たとえば人と会った後に「あんなことを言ってしまった。」「あんな態度を取らなければ良かった。」など色々と考えてしまう、いわゆる「ひとり反省会」。
私はかつて、ひとり反省会のレギュラーメンバーでした。(メンバーはひとり)
ひとり反省会は、やりたくないけど、やってしまうのです。
その理由のひとつには、私が他人に対して批判的な心を持っていたからなのです。
「あの人ったら、なんであんなことを言うのかしら!」というように批判の目を向けると、私たちはそれを投影します。

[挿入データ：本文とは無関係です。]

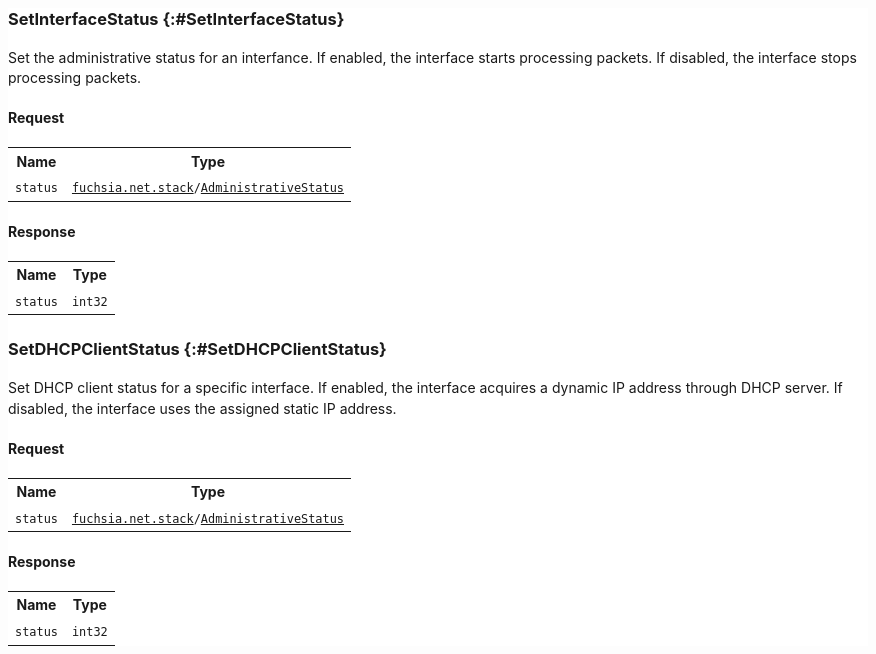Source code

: ### SetInterfaceStatus {:#SetInterfaceStatus}

 Set the administrative status for an interfance.
 If enabled, the interface starts processing packets.
 If disabled, the interface stops processing packets.

#### Request
<table>
    <tr><th>Name</th><th>Type</th></tr>
    <tr>
            <td><code>status</code></td>
            <td>
                <code><a class='link' href='../fuchsia.net.stack/index.html'>fuchsia.net.stack</a>/<a class='link' href='../fuchsia.net.stack/index.html#AdministrativeStatus'>AdministrativeStatus</a></code>
            </td>
        </tr></table>


#### Response
<table>
    <tr><th>Name</th><th>Type</th></tr>
    <tr>
            <td><code>status</code></td>
            <td>
                <code>int32</code>
            </td>
        </tr></table>

### SetDHCPClientStatus {:#SetDHCPClientStatus}

 Set DHCP client status for a specific interface.
 If enabled, the interface acquires a dynamic IP address through DHCP server.
 If disabled, the interface uses the assigned static IP address.

#### Request
<table>
    <tr><th>Name</th><th>Type</th></tr>
    <tr>
            <td><code>status</code></td>
            <td>
                <code><a class='link' href='../fuchsia.net.stack/index.html'>fuchsia.net.stack</a>/<a class='link' href='../fuchsia.net.stack/index.html#AdministrativeStatus'>AdministrativeStatus</a></code>
            </td>
        </tr></table>


#### Response
<table>
    <tr><th>Name</th><th>Type</th></tr>
    <tr>
            <td><code>status</code></td>
            <td>
                <code>int32</code>
            </td>
        </tr></table>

すると、きっと私も誰かに、言葉や態度を批判されるだろうと思うのです。批判されるのは嫌ですから、なんであんなことを言ってしまったのだろう・・・と後悔することになると考えられるのでした。
もうひとつには、私の完璧主義がありました。
絶対に人を傷つけてはいけないと思っていると、誰かとの会話の中で失言がなかったか、ひとり反省会では必死に失言チェックをしました。
そして、この失言チェック。
やめたくてもやめられないことがあるのです。
何度も何度も自分のある発言を思い出しては、なんであんなことを言ってしまったのだろうと頭を抱えるのです。
そしてそういうときに、自分を解放する言葉が、「抗うから辛い。受け入れればいい。」でした。

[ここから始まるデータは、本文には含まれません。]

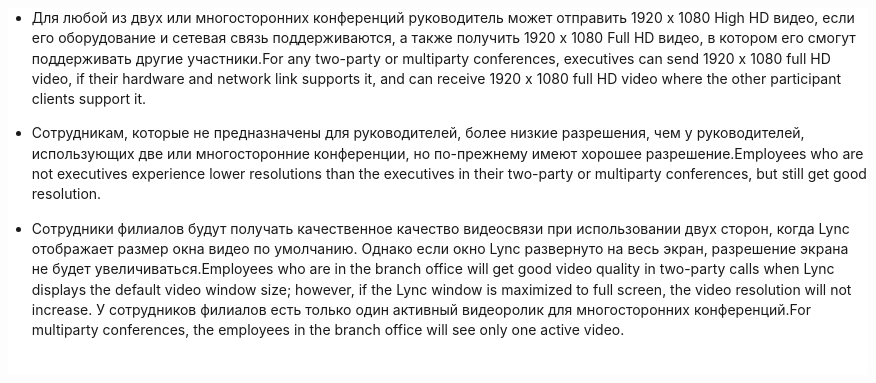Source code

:   - <span data-ttu-id="c6d4c-172">Для любой из двух или многосторонних конференций руководитель может отправить 1920 x 1080 High HD видео, если его оборудование и сетевая связь поддерживаются, а также получить 1920 x 1080 Full HD видео, в котором его смогут поддерживать другие участники.</span><span class="sxs-lookup"><span data-stu-id="c6d4c-172">For any two-party or multiparty conferences, executives can send 1920 x 1080 full HD video, if their hardware and network link supports it, and can receive 1920 x 1080 full HD video where the other participant clients support it.</span></span>

  - <span data-ttu-id="c6d4c-173">Сотрудникам, которые не предназначены для руководителей, более низкие разрешения, чем у руководителей, использующих две или многосторонние конференции, но по-прежнему имеют хорошее разрешение.</span><span class="sxs-lookup"><span data-stu-id="c6d4c-173">Employees who are not executives experience lower resolutions than the executives in their two-party or multiparty conferences, but still get good resolution.</span></span>

  - <span data-ttu-id="c6d4c-174">Сотрудники филиалов будут получать качественное качество видеосвязи при использовании двух сторон, когда Lync отображает размер окна видео по умолчанию. Однако если окно Lync развернуто на весь экран, разрешение экрана не будет увеличиваться.</span><span class="sxs-lookup"><span data-stu-id="c6d4c-174">Employees who are in the branch office will get good video quality in two-party calls when Lync displays the default video window size; however, if the Lync window is maximized to full screen, the video resolution will not increase.</span></span> <span data-ttu-id="c6d4c-175">У сотрудников филиалов есть только один активный видеоролик для многосторонних конференций.</span><span class="sxs-lookup"><span data-stu-id="c6d4c-175">For multiparty conferences, the employees in the branch office will see only one active video.</span></span>

</div>

<span> </span>

</div>

</div>

</div>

つまり、失言くらい誰でもするもの。一切失言をしないような、完璧(=神のよう)な人間になろうとするから辛いわけで、失敗も失言もやってしまうのが私なのだよね、と気づくことができれば、少し楽になれるのでした。
さて、ここでモヤっとしたのです。
映画の中の言葉も、私のひとり反省会の抜け方も、同じ言葉「抗うから辛い。受け入れるの。」なのに、一方は、「そんな言葉を信じないで!」と思い、もう一方は自分を楽にしてくれるのです。
なぜだろう・・・。と思いまして、私がたどり着いた結論はこうです。
同じ言葉であっても、映画の中では
夢や希望、愛などを持とうとするから苦しむのだ、つまり愛の無い世界、エゴの世界にいらっしゃい、というエゴのささやきのような気がするのです。だから「そんな言葉を信じないで!」と思ったのでしょう。
一方私のひとり反省会の教訓としては、
一切失言をしないような、完璧(=神のよう)な人間になろうとするな、つまり人間なのに神のようになろうとするのはエゴでしょうから、エゴの反対の世界(=愛の世界)にいらっしゃい、という愛のささやきだからこそ、自分を楽にしてくれる気がしたのかもしれない、と思ったのでした。
ようやく心のモヤッと感が消えた気がしました。